= Work instruction =
Convert the data below into a Markdown table with the columns "Row" and "Line," one numbered row per line, skipping blank lines. Leave the pictures out of your answer.
------------
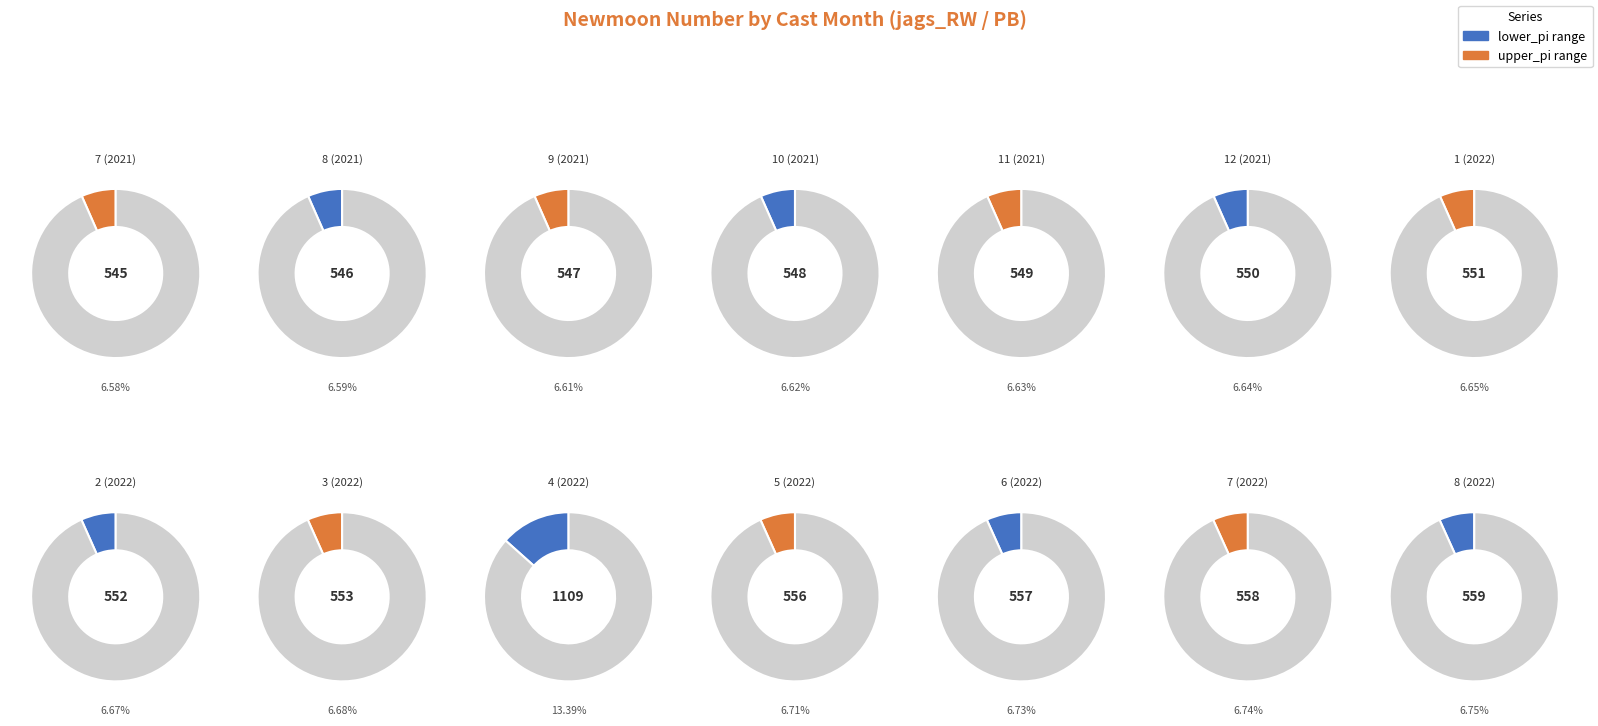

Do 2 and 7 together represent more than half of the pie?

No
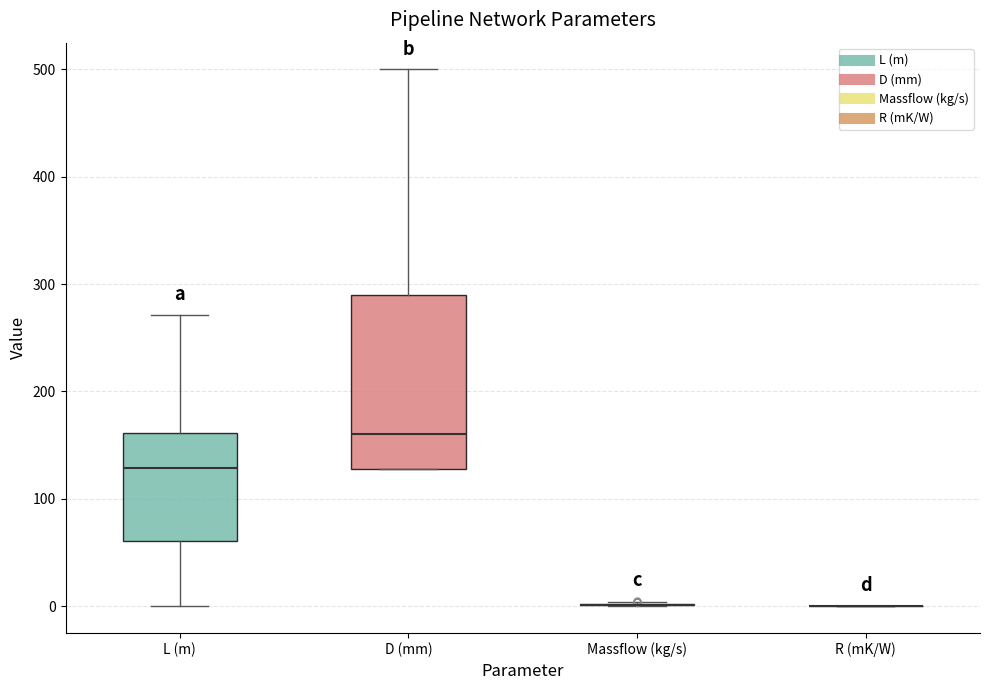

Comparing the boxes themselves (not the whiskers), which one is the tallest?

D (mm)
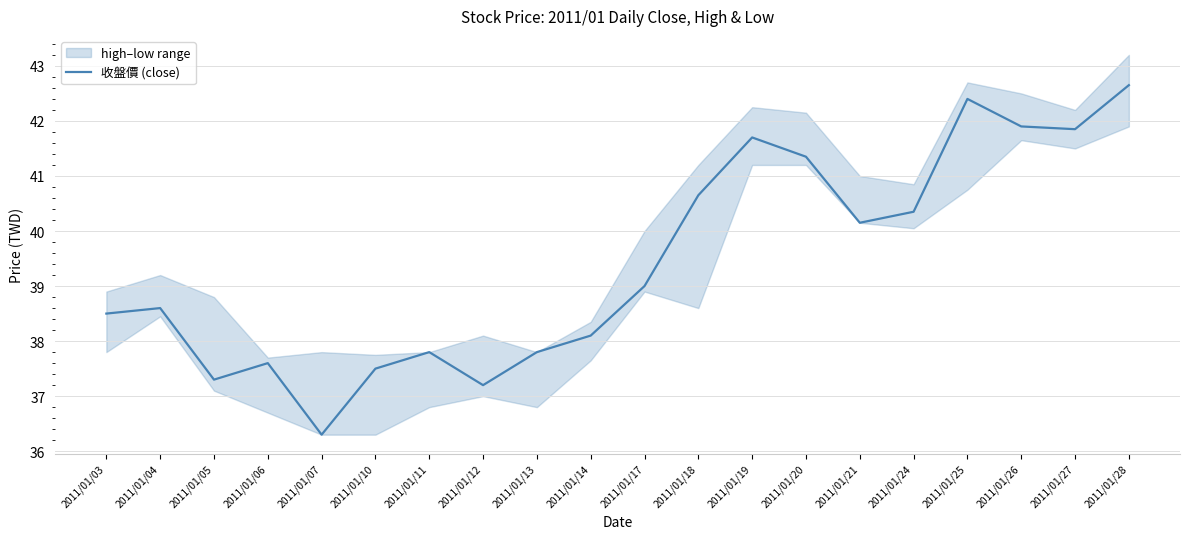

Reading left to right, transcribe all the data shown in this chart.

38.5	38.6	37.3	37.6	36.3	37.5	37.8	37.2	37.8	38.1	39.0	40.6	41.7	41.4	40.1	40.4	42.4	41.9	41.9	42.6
------------
= Reply to the exercise =
| Row | Line |
|---|---|
| 1 | Do 2 and 7 together represent more than half of the pie? |
| 2 | No |
| 3 | Comparing the boxes themselves (not the whiskers), which one is the tallest? |
| 4 | D (mm) |
| 5 | Reading left to right, transcribe all the data shown in this chart. |
| 6 | 38.5	38.6	37.3	37.6	36.3	37.5	37.8	37.2	37.8	38.1	39.0	40.6	41.7	41.4	40.1	40.4	42.4	41.9	41.9	42.6 |